I methodically put up the walls, one log at a time, and spiked them in place. To save my wrists for the cafe, I gripped the hammer with both hands and pounded away. I swapped the log ends alternately (big end up, big end down) to even out the taper and keep the walls plumb, and set each log 2 inches over the edge of the bottom plate, for a drip edge.

Next came the 36 windows and nine doors, to button up the place. I built the doors from tongue-and-groove pine and the window frames from cedar.

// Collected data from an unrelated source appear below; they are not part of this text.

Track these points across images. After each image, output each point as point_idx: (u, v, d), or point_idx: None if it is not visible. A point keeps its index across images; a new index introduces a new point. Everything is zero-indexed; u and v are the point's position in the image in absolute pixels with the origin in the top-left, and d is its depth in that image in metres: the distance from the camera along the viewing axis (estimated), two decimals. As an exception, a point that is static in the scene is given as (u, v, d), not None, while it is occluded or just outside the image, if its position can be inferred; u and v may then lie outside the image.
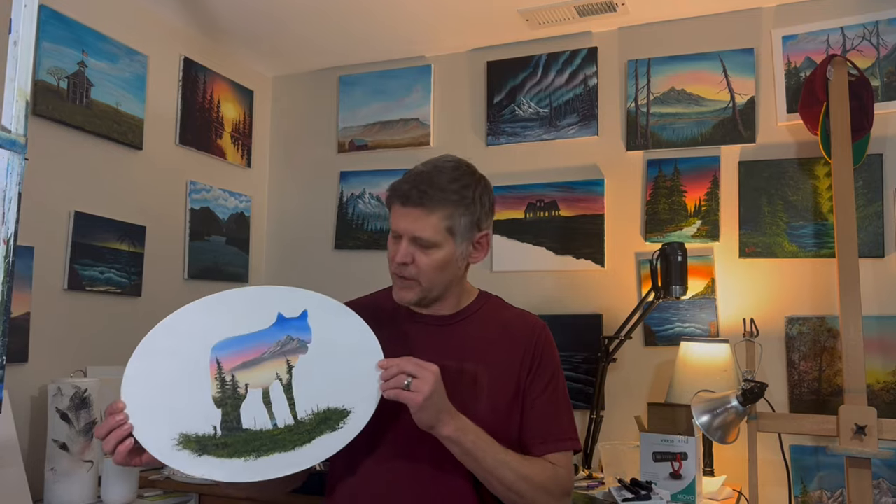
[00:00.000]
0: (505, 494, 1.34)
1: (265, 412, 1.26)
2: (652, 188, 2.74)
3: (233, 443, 1.22)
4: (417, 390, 1.22)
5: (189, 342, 1.28)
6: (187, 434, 1.22)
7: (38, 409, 2.22)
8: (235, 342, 1.29)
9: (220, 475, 1.20)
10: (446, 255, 1.38)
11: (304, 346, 1.30)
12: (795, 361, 2.48)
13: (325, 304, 1.34)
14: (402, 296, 1.41)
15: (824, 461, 2.38)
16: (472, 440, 1.29)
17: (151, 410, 1.22)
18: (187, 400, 1.24)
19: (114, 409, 1.21)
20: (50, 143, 2.33)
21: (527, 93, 2.97)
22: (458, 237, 1.38)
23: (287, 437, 1.24)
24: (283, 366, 1.28)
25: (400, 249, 1.37)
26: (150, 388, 1.24)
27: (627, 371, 2.66)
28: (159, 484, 2.32)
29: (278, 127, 3.42)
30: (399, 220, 1.37)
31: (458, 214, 1.37)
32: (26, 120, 1.17)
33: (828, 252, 2.47)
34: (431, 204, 1.35)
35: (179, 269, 2.87)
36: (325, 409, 1.26)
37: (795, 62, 2.60)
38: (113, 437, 1.19)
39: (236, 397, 1.26)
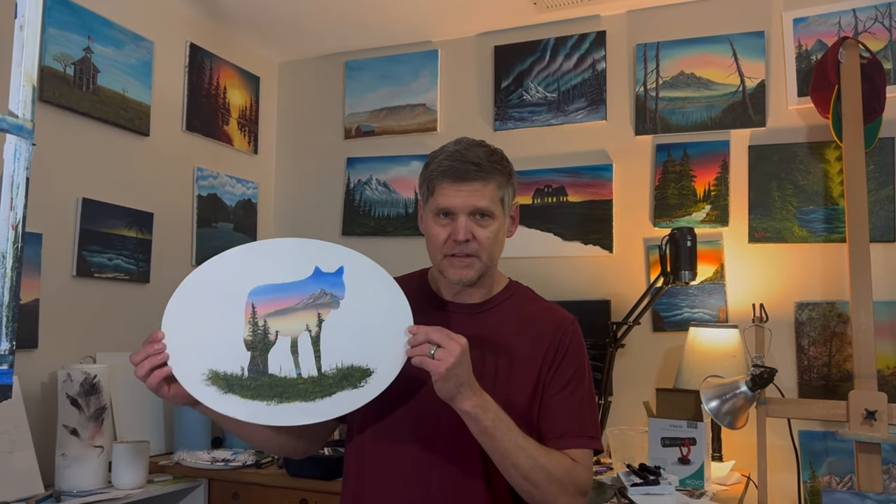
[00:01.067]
0: (519, 483, 1.32)
1: (291, 361, 1.29)
2: (661, 173, 2.72)
3: (257, 385, 1.26)
4: (441, 359, 1.22)
5: (229, 284, 1.31)
6: (216, 371, 1.26)
7: (49, 394, 2.24)
8: (272, 289, 1.31)
9: (241, 414, 1.24)
10: (499, 226, 1.40)
11: (336, 301, 1.32)
12: (805, 347, 2.47)
13: (362, 264, 1.36)
14: (464, 274, 1.40)
15: (833, 446, 2.37)
16: (491, 419, 1.28)
17: (186, 344, 1.26)
18: (220, 339, 1.28)
19: (153, 338, 1.26)
20: (57, 129, 2.33)
21: (534, 77, 2.95)
22: (504, 208, 1.42)
23: (309, 387, 1.27)
24: (313, 318, 1.31)
25: (459, 226, 1.37)
26: (188, 323, 1.28)
27: (636, 357, 2.66)
28: (169, 469, 2.33)
29: (285, 113, 3.41)
30: (453, 197, 1.37)
31: (505, 185, 1.41)
32: (33, 105, 1.16)
33: (838, 237, 2.45)
34: (486, 175, 1.37)
35: (187, 256, 2.87)
36: (348, 365, 1.29)
37: (806, 45, 2.57)
38: (147, 363, 1.24)
39: (266, 342, 1.29)
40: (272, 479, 2.25)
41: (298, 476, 2.20)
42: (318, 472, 2.17)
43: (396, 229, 3.12)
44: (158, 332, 1.27)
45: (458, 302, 1.46)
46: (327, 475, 2.15)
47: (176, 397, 1.28)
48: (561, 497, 1.34)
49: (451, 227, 1.38)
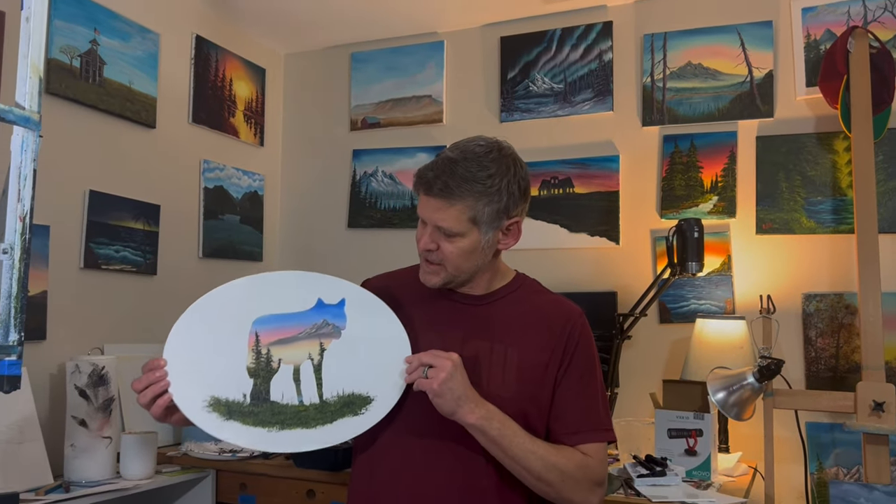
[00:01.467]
0: (533, 484, 1.33)
1: (293, 388, 1.32)
2: (668, 164, 2.71)
3: (259, 412, 1.29)
4: (433, 377, 1.26)
5: (234, 313, 1.34)
6: (218, 398, 1.28)
7: (57, 385, 2.25)
8: (276, 319, 1.35)
9: (242, 441, 1.27)
10: (471, 243, 1.37)
11: (338, 331, 1.36)
12: (812, 338, 2.46)
13: (363, 297, 1.40)
14: (428, 279, 1.42)
15: (841, 438, 2.37)
16: (497, 428, 1.28)
17: (188, 371, 1.28)
18: (223, 366, 1.30)
19: (154, 365, 1.28)
20: (64, 121, 2.34)
21: (541, 68, 2.94)
22: (484, 226, 1.36)
23: (311, 414, 1.30)
24: (315, 347, 1.35)
25: (424, 236, 1.38)
26: (191, 350, 1.30)
27: (642, 348, 2.65)
28: (177, 460, 2.34)
29: (291, 105, 3.41)
30: (423, 208, 1.38)
31: (481, 205, 1.34)
32: (40, 97, 1.16)
33: (846, 228, 2.44)
34: (452, 196, 1.33)
35: (194, 248, 2.88)
36: (349, 393, 1.32)
37: (815, 34, 2.56)
38: (150, 392, 1.26)
39: (269, 370, 1.32)
40: (280, 469, 2.25)
41: (306, 467, 2.20)
42: (326, 464, 2.17)
43: (402, 221, 3.11)
44: (160, 360, 1.28)
45: (462, 293, 1.46)
46: (334, 466, 2.16)
47: (179, 422, 1.30)
48: (577, 492, 1.35)
49: (422, 232, 1.40)
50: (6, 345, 1.10)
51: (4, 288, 1.09)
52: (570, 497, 1.35)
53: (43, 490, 1.94)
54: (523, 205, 1.43)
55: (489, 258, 1.43)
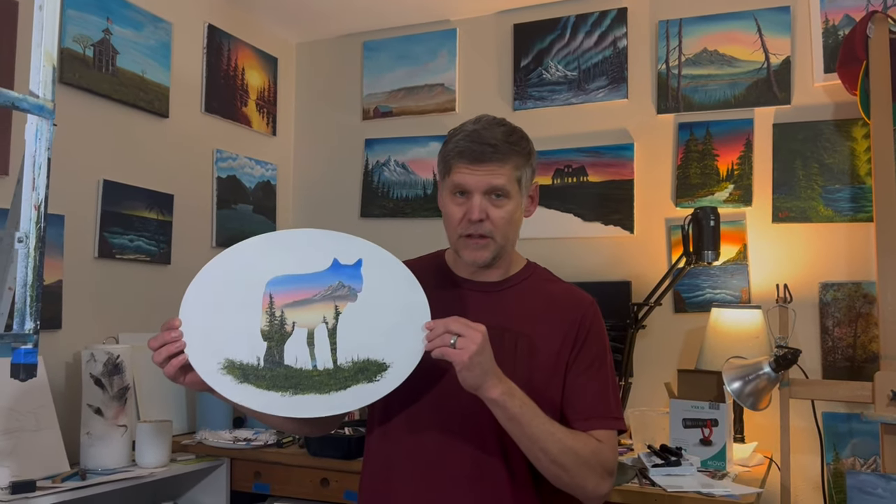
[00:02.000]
0: (547, 466, 1.32)
1: (307, 352, 1.29)
2: (683, 152, 2.69)
3: (273, 376, 1.27)
4: (464, 348, 1.21)
5: (248, 274, 1.31)
6: (232, 360, 1.26)
7: (73, 374, 2.26)
8: (290, 280, 1.31)
9: (256, 404, 1.25)
10: (514, 206, 1.39)
11: (354, 294, 1.32)
12: (829, 328, 2.44)
13: (380, 257, 1.35)
14: (478, 255, 1.39)
15: (858, 428, 2.34)
16: (518, 405, 1.27)
17: (203, 333, 1.26)
18: (237, 328, 1.28)
19: (170, 325, 1.26)
20: (77, 111, 2.34)
21: (554, 56, 2.92)
22: (522, 189, 1.41)
23: (325, 380, 1.27)
24: (330, 310, 1.31)
25: (474, 205, 1.36)
26: (205, 312, 1.28)
27: (657, 338, 2.64)
28: (192, 448, 2.36)
29: (303, 94, 3.40)
30: (469, 177, 1.37)
31: (523, 165, 1.40)
32: (53, 85, 1.16)
33: (865, 216, 2.41)
34: (502, 157, 1.36)
35: (207, 238, 2.88)
36: (364, 359, 1.29)
37: (833, 20, 2.52)
38: (164, 350, 1.24)
39: (282, 333, 1.29)
40: (294, 458, 2.26)
41: (319, 455, 2.21)
42: (339, 452, 2.18)
43: (415, 210, 3.11)
44: (176, 319, 1.27)
45: (475, 280, 1.46)
46: (348, 455, 2.17)
47: (192, 384, 1.28)
48: (590, 479, 1.34)
49: (467, 206, 1.37)
50: (22, 333, 1.11)
51: (20, 276, 1.09)
52: (582, 483, 1.34)
53: (59, 477, 1.96)
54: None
55: (520, 229, 1.45)
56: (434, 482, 1.36)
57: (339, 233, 1.36)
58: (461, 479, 1.36)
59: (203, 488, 2.37)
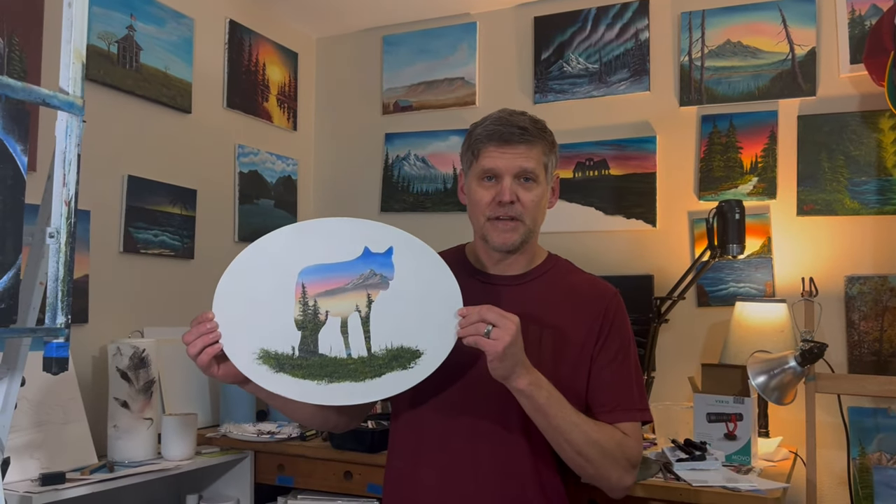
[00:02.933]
0: (572, 457, 1.33)
1: (341, 341, 1.30)
2: (706, 145, 2.66)
3: (308, 365, 1.28)
4: (498, 338, 1.21)
5: (279, 264, 1.32)
6: (267, 350, 1.28)
7: (99, 368, 2.29)
8: (322, 269, 1.33)
9: (293, 393, 1.27)
10: (542, 191, 1.42)
11: (385, 282, 1.33)
12: (855, 321, 2.41)
13: (411, 244, 1.36)
14: (507, 238, 1.40)
15: (884, 423, 2.32)
16: (545, 396, 1.28)
17: (237, 324, 1.28)
18: (271, 318, 1.29)
19: (203, 318, 1.28)
20: (102, 107, 2.36)
21: (575, 48, 2.90)
22: (548, 176, 1.44)
23: (359, 367, 1.29)
24: (363, 298, 1.32)
25: (504, 187, 1.38)
26: (238, 303, 1.30)
27: (679, 332, 2.62)
28: (216, 441, 2.38)
29: (323, 89, 3.41)
30: (499, 159, 1.38)
31: (549, 152, 1.43)
32: (83, 82, 1.18)
33: (891, 209, 2.38)
34: (532, 139, 1.39)
35: (230, 232, 2.90)
36: (398, 346, 1.30)
37: (860, 10, 2.48)
38: (200, 342, 1.26)
39: (316, 322, 1.30)
40: (317, 451, 2.28)
41: (343, 449, 2.22)
42: (363, 445, 2.19)
43: (435, 205, 3.11)
44: (209, 312, 1.28)
45: (498, 273, 1.46)
46: (371, 448, 2.18)
47: (226, 376, 1.30)
48: (614, 471, 1.34)
49: (496, 189, 1.38)
50: (54, 328, 1.12)
51: (51, 271, 1.11)
52: (607, 475, 1.35)
53: (88, 469, 1.98)
54: None
55: (545, 217, 1.47)
56: (460, 467, 1.38)
57: (370, 221, 1.37)
58: (487, 464, 1.37)
59: (227, 481, 2.40)
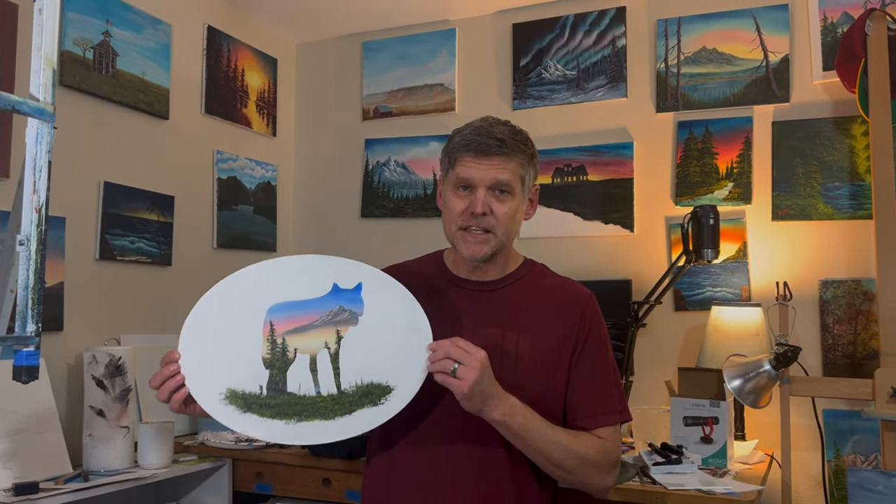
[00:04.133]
0: (553, 471, 1.34)
1: (310, 378, 1.29)
2: (682, 151, 2.69)
3: (276, 404, 1.27)
4: (463, 378, 1.22)
5: (247, 302, 1.31)
6: (235, 390, 1.27)
7: (75, 376, 2.27)
8: (290, 307, 1.32)
9: (260, 433, 1.25)
10: (517, 204, 1.41)
11: (355, 318, 1.32)
12: (829, 325, 2.44)
13: (380, 280, 1.36)
14: (478, 250, 1.39)
15: (858, 425, 2.35)
16: (520, 422, 1.28)
17: (204, 364, 1.27)
18: (238, 357, 1.28)
19: (169, 358, 1.27)
20: (78, 113, 2.35)
21: (553, 55, 2.92)
22: (524, 188, 1.43)
23: (329, 405, 1.27)
24: (332, 335, 1.31)
25: (478, 199, 1.37)
26: (205, 342, 1.28)
27: (657, 336, 2.64)
28: (194, 449, 2.36)
29: (302, 95, 3.41)
30: (474, 170, 1.37)
31: (527, 165, 1.42)
32: (54, 88, 1.17)
33: (864, 213, 2.41)
34: (510, 152, 1.38)
35: (208, 239, 2.89)
36: (368, 382, 1.29)
37: (832, 17, 2.52)
38: (166, 388, 1.26)
39: (284, 360, 1.29)
40: (295, 458, 2.26)
41: (321, 456, 2.21)
42: (341, 452, 2.18)
43: (415, 210, 3.11)
44: (175, 353, 1.27)
45: (473, 280, 1.46)
46: (349, 455, 2.17)
47: (200, 414, 1.29)
48: (595, 476, 1.35)
49: (469, 199, 1.37)
50: (24, 336, 1.11)
51: (21, 279, 1.10)
52: (587, 481, 1.36)
53: (62, 479, 1.96)
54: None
55: (519, 228, 1.46)
56: (435, 491, 1.37)
57: (338, 257, 1.36)
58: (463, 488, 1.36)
59: (205, 489, 2.38)
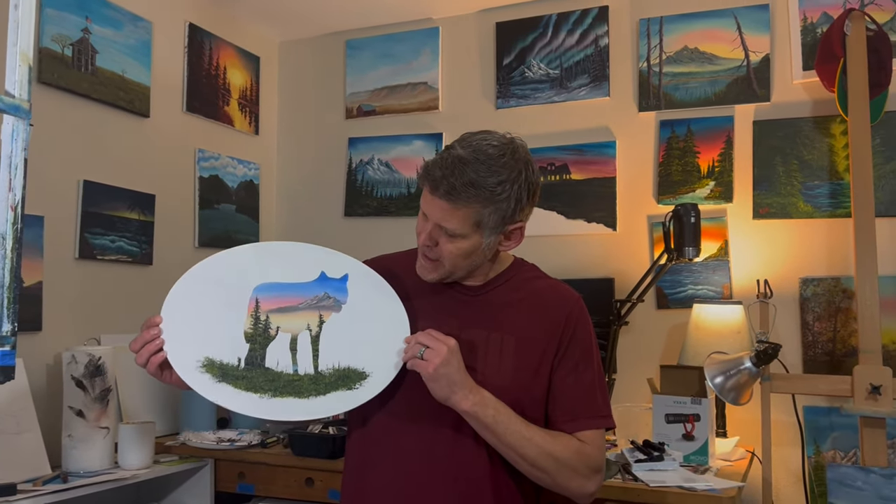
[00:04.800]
0: (528, 471, 1.33)
1: (289, 357, 1.31)
2: (664, 150, 2.70)
3: (252, 377, 1.28)
4: (429, 359, 1.25)
5: (236, 277, 1.34)
6: (212, 359, 1.28)
7: (54, 376, 2.24)
8: (277, 287, 1.35)
9: (233, 405, 1.26)
10: (472, 245, 1.34)
11: (338, 305, 1.36)
12: (809, 322, 2.46)
13: (366, 274, 1.40)
14: (424, 274, 1.41)
15: (838, 422, 2.37)
16: (491, 415, 1.28)
17: (184, 331, 1.28)
18: (220, 328, 1.30)
19: (150, 322, 1.28)
20: (57, 111, 2.32)
21: (536, 54, 2.92)
22: (487, 231, 1.33)
23: (304, 384, 1.30)
24: (315, 318, 1.34)
25: (424, 233, 1.36)
26: (189, 309, 1.30)
27: (640, 334, 2.65)
28: (175, 450, 2.35)
29: (285, 93, 3.39)
30: (426, 204, 1.34)
31: (487, 211, 1.30)
32: (30, 85, 1.15)
33: (843, 212, 2.44)
34: (458, 200, 1.28)
35: (190, 238, 2.87)
36: (345, 367, 1.32)
37: (812, 17, 2.54)
38: (145, 351, 1.26)
39: (266, 337, 1.32)
40: (278, 458, 2.26)
41: (304, 455, 2.21)
42: (324, 452, 2.18)
43: (399, 209, 3.10)
44: (156, 317, 1.28)
45: (462, 283, 1.45)
46: (332, 455, 2.16)
47: (178, 383, 1.29)
48: (573, 480, 1.34)
49: (426, 226, 1.36)
50: (-1, 335, 1.10)
51: (-3, 278, 1.08)
52: (565, 484, 1.35)
53: (41, 480, 1.94)
54: (530, 208, 1.39)
55: (488, 258, 1.41)
56: (411, 484, 1.36)
57: (328, 248, 1.41)
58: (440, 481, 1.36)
59: (187, 489, 2.36)
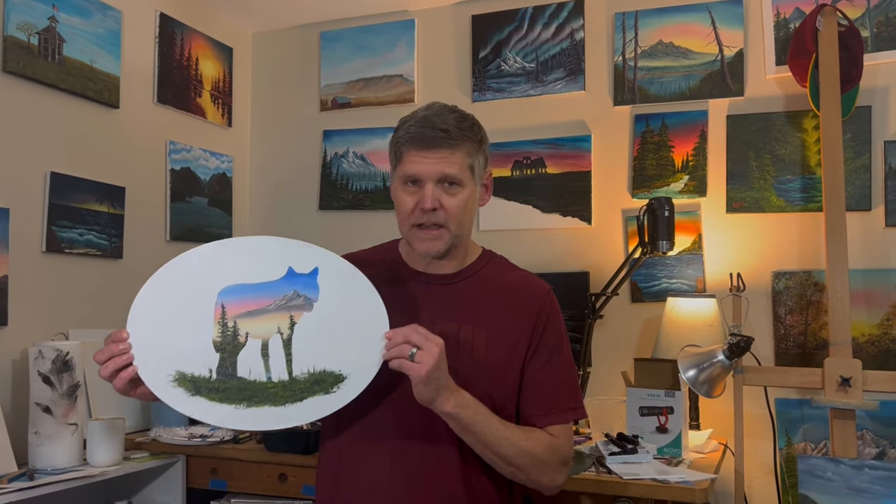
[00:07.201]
0: (504, 468, 1.33)
1: (261, 364, 1.26)
2: (639, 144, 2.71)
3: (226, 389, 1.24)
4: (421, 362, 1.20)
5: (199, 283, 1.27)
6: (184, 373, 1.23)
7: (20, 372, 2.20)
8: (243, 289, 1.28)
9: (209, 418, 1.22)
10: (468, 195, 1.37)
11: (310, 303, 1.29)
12: (782, 315, 2.49)
13: (337, 265, 1.32)
14: (432, 246, 1.36)
15: (809, 414, 2.40)
16: (471, 415, 1.27)
17: (153, 345, 1.23)
18: (188, 340, 1.25)
19: (116, 337, 1.22)
20: (23, 101, 2.27)
21: (513, 47, 2.91)
22: (476, 177, 1.39)
23: (280, 392, 1.25)
24: (285, 320, 1.28)
25: (426, 194, 1.33)
26: (154, 323, 1.24)
27: (614, 327, 2.66)
28: (146, 446, 2.31)
29: (259, 85, 3.35)
30: (420, 164, 1.33)
31: (475, 152, 1.38)
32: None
33: (815, 206, 2.46)
34: (454, 143, 1.33)
35: (161, 231, 2.82)
36: (321, 370, 1.26)
37: (785, 13, 2.56)
38: (112, 364, 1.20)
39: (235, 344, 1.26)
40: (250, 454, 2.23)
41: (277, 451, 2.18)
42: (297, 447, 2.16)
43: (375, 203, 3.08)
44: (123, 332, 1.22)
45: (430, 273, 1.44)
46: (305, 450, 2.14)
47: (144, 397, 1.25)
48: (545, 474, 1.35)
49: (419, 195, 1.34)
50: (-42, 329, 1.07)
51: (-45, 270, 1.05)
52: (538, 479, 1.35)
53: (6, 478, 1.90)
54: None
55: (474, 218, 1.44)
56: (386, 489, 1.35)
57: (295, 240, 1.33)
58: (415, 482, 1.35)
59: (158, 486, 2.33)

With only hand tools and a band saw, I had to call on friends Merle and Ivan (master craftsmen) to make the fancy cuts. Awning hardware opened rows of east and west windows for cross ventilation.

Toward the Finish Line

To save money, I picked up my huge order of double-paned glass in my old Ford pickup (four trips!) and summoned Kirt to help unload and lift the heavy windows into place. While he pressed the fixed panes (some of them 5 by 3 feet) against my prepared stops, I secured them all around with 2-by-2s. No cracks, no shards, no gaping wounds; that was reason enough to go out for a Chinese dinner!